Transformation digitale des administrations tunisiennes : où en est-on réellement ?

Transformation digitale des administrations tunisiennes : où en est-on réellement ?

Par Aymen Achouri

Depuis plusieurs années, la Tunisie affiche une volonté affirmée de moderniser ses services publics à travers la transformation digitale. Dans les discours officiels comme dans les feuilles de route gouvernementales, la numérisation de l’administration est présentée comme un levier majeur de transparence, d’efficacité et de rapprochement entre l’État et le citoyen. Mais sur le terrain, la réalité semble plus nuancée.

Des plateformes numériques... à moitié utiles

Des plateformes en ligne ont vu le jour, tant du côté des banques publiques que des ministères. Certaines permettent, en théorie, de réaliser des démarches administratives à distance, comme la demande d’extraits de naissance, la prise de rendez-vous pour renouveler une carte d’identité, ou encore l’ouverture d’un compte bancaire. Cependant, il n’est pas rare que ces démarches numériques aboutissent à une impasse : une fois le formulaire rempli en ligne, l’utilisateur se voit notifier qu’il doit tout de même se déplacer physiquement pour finaliser l’opération.

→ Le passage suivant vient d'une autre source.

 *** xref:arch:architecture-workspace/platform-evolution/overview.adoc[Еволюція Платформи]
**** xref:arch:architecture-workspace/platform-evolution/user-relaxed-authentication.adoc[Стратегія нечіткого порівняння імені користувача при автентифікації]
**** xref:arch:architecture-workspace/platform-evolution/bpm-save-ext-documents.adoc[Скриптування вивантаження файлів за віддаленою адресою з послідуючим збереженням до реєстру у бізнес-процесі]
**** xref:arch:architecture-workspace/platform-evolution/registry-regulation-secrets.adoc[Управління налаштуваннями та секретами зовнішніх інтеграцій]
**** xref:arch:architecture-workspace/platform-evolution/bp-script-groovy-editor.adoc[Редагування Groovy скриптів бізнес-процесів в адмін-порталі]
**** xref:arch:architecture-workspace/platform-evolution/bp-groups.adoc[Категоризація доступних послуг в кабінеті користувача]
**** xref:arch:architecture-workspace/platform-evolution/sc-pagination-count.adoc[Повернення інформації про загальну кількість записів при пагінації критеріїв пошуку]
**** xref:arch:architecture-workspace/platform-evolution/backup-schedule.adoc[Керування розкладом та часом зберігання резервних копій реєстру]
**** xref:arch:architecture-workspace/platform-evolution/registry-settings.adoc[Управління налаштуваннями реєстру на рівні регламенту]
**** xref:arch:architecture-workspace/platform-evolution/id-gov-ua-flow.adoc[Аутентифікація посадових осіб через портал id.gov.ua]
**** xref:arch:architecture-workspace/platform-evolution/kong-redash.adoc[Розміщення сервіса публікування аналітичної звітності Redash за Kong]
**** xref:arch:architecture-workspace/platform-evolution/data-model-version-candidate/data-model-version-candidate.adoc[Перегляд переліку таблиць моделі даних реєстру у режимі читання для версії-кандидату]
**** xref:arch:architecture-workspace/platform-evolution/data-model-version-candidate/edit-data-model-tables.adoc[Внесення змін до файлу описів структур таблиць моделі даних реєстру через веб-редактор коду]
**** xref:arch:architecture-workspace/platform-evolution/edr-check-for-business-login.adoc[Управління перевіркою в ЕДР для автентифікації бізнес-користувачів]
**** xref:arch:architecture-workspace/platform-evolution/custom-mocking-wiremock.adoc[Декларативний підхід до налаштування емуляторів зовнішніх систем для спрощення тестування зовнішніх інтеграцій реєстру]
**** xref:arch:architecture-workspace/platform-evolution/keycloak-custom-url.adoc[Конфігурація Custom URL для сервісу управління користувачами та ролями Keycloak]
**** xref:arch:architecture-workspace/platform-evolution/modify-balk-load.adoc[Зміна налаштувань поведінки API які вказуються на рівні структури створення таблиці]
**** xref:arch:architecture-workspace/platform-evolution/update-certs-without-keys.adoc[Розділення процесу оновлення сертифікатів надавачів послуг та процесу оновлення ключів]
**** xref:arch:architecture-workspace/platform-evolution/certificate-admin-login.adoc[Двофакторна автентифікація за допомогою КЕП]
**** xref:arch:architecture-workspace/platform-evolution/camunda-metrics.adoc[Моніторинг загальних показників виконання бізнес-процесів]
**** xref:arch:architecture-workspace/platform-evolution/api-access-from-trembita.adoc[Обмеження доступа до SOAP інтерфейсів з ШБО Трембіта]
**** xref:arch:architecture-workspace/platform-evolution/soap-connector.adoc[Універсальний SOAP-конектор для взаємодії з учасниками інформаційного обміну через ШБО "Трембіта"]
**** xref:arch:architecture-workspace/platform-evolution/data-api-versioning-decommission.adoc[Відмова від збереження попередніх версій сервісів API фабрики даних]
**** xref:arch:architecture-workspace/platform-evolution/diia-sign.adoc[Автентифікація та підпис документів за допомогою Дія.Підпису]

Anecdotes révélatrices du terrain

Une anecdote révélatrice : un citoyen ayant demandé un extrait de casier judiciaire via une plateforme en ligne a reçu un message de confirmation, mais s’est vu dans l’obligation de se rendre au poste de police pour retirer le document « en main propre » — alors même que son identité avait déjà été vérifiée numériquement via la plateforme.

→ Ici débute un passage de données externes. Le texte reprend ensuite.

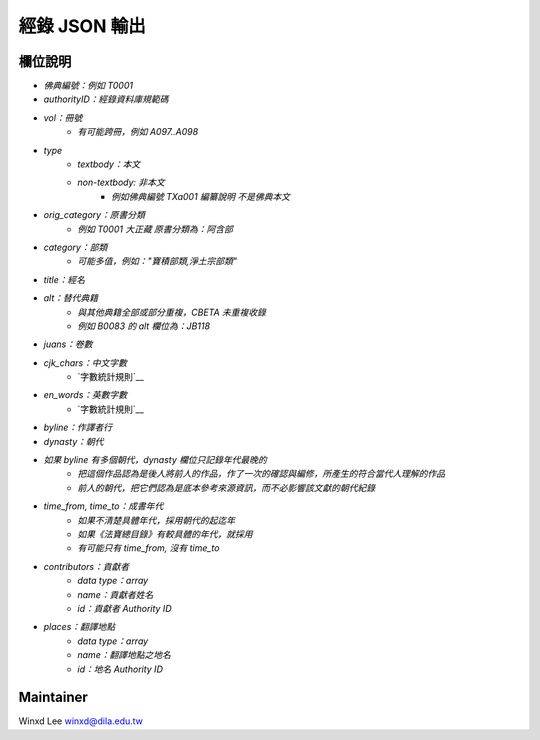 
==============
經錄 JSON 輸出
==============

欄位說明
========

* `佛典編號：例如 T0001`
* `authorityID：經錄資料庫規範碼`
* `vol：冊號`
   * `有可能跨冊，例如 A097..A098`
* `type`
   * `textbody：本文`
   * `non-textbody: 非本文`
      * `例如佛典編號 TXa001 編纂說明 不是佛典本文`
* `orig_category：原書分類`
   * `例如 T0001 大正藏 原書分類為：阿含部`
* `category：部類`
   * `可能多值，例如："寶積部類,淨土宗部類"`
* `title：經名`
* `alt：替代典籍`
   * `與其他典籍全部或部分重複，CBETA 未重複收錄`
   * `例如 B0083 的 alt 欄位為：JB118`
* `juans：卷數`
* `cjk_chars：中文字數`
   * `字數統計規則`__
* `en_words：英數字數`
   * `字數統計規則`__
* `byline：作譯者行`
* `dynasty：朝代`
* `如果 byline 有多個朝代，dynasty 欄位只記錄年代最晚的`
   * `把這個作品認為是後人將前人的作品，作了一次的確認與編修，所產生的符合當代人理解的作品`
   * `前人的朝代，把它們認為是底本參考來源資訊，而不必影響該文獻的朝代紀錄`
* `time_from, time_to：成書年代`
   * `如果不清楚具體年代，採用朝代的起迄年`
   * `如果《法寶總目錄》有較具體的年代，就採用`
   * `有可能只有 time_from, 沒有 time_to`
* `contributors：貢獻者`
   * `data type：array`
   * `name：貢獻者姓名`
   * `id：貢獻者 Authority ID`
* `places：翻譯地點`
   * `data type：array`
   * `name：翻譯地點之地名`
   * `id：地名 Authority ID`
   
.. __: https://docs.google.com/document/u/1/d/e/2PACX-1vSi7xmhAfkLRvduqzW5S6PXfmaz0abUVnZ-sLUfdP3STFEnLpl1nrJOrFkNIVpYhRdC_TG_3UWL-D-4/pub


Maintainer
==========

Winxd Lee winxd@dila.edu.tw



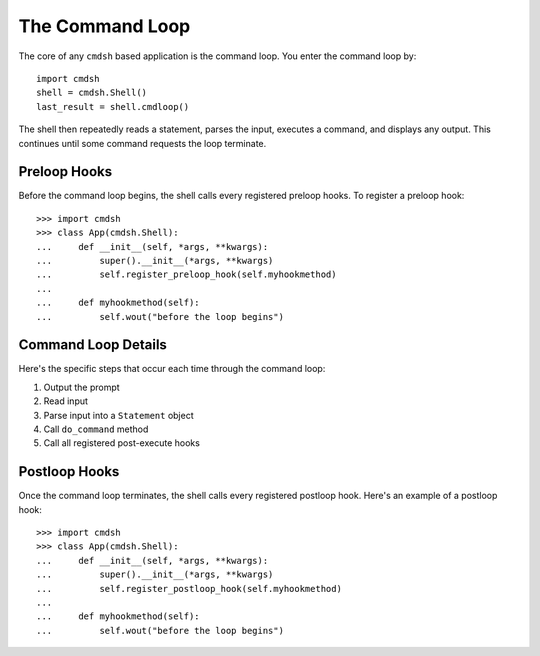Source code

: The Command Loop
================

The core of any ``cmdsh`` based application is the command loop. You enter the
command loop by::

    import cmdsh
    shell = cmdsh.Shell()
    last_result = shell.cmdloop()

The shell then repeatedly reads a statement, parses the input, executes a command, and
displays any output. This continues until some command requests the loop terminate.


Preloop Hooks
-------------

Before the command loop begins, the shell calls every registered preloop hooks. To
register a preloop hook::

    >>> import cmdsh
    >>> class App(cmdsh.Shell):
    ...     def __init__(self, *args, **kwargs):
    ...         super().__init__(*args, **kwargs)
    ...         self.register_preloop_hook(self.myhookmethod)
    ...
    ...     def myhookmethod(self):
    ...         self.wout("before the loop begins")


Command Loop Details
--------------------

Here's the specific steps that occur each time through the command loop:

#. Output the prompt
#. Read input
#. Parse input into a ``Statement`` object
#. Call ``do_command`` method
#. Call all registered post-execute hooks


Postloop Hooks
--------------

Once the command loop terminates, the shell calls every registered postloop hook. Here's
an example of a postloop hook::

    >>> import cmdsh
    >>> class App(cmdsh.Shell):
    ...     def __init__(self, *args, **kwargs):
    ...         super().__init__(*args, **kwargs)
    ...         self.register_postloop_hook(self.myhookmethod)
    ...
    ...     def myhookmethod(self):
    ...         self.wout("before the loop begins")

Des banques pas encore totalement digitales

Autre exemple : certaines banques tunisiennes proposent l’ouverture de comptes en ligne via leurs sites ou applications mobiles. L’utilisateur peut télécharger ses pièces justificatives, remplir un formulaire détaillé, et recevoir une confirmation par email. Mais dans de nombreux cas, il est ensuite invité à se présenter en agence pour signer physiquement les documents imprimés.

Un problème de fond organisationnel

Ces contradictions révèlent un problème de fond : la transformation digitale ne peut pas se limiter à la numérisation des interfaces. Elle nécessite une refonte des processus internes, une interconnexion des bases de données, une formation adaptée des agents publics, ainsi qu’un cadre légal et réglementaire propice à la dématérialisation totale des démarches.

Quelques avancées notables

Malgré ces lenteurs, certains progrès sont à saluer. Des services comme la plateforme e-bawaba ou le portail national des téléservices ont facilité certaines procédures, notamment pour les entreprises. La généralisation de l'identité numérique nationale, encore en phase pilote, pourrait également changer la donne à moyen terme.

Conclusion : un chantier encore ouvert

En conclusion, la Tunisie a bel et bien entamé sa transformation digitale, mais le chemin reste semé d’embûches. Il ne suffit pas de créer des sites web pour révolutionner l’administration : il faut revoir les pratiques, changer les mentalités, et surtout, placer l’utilisateur au centre de la démarche.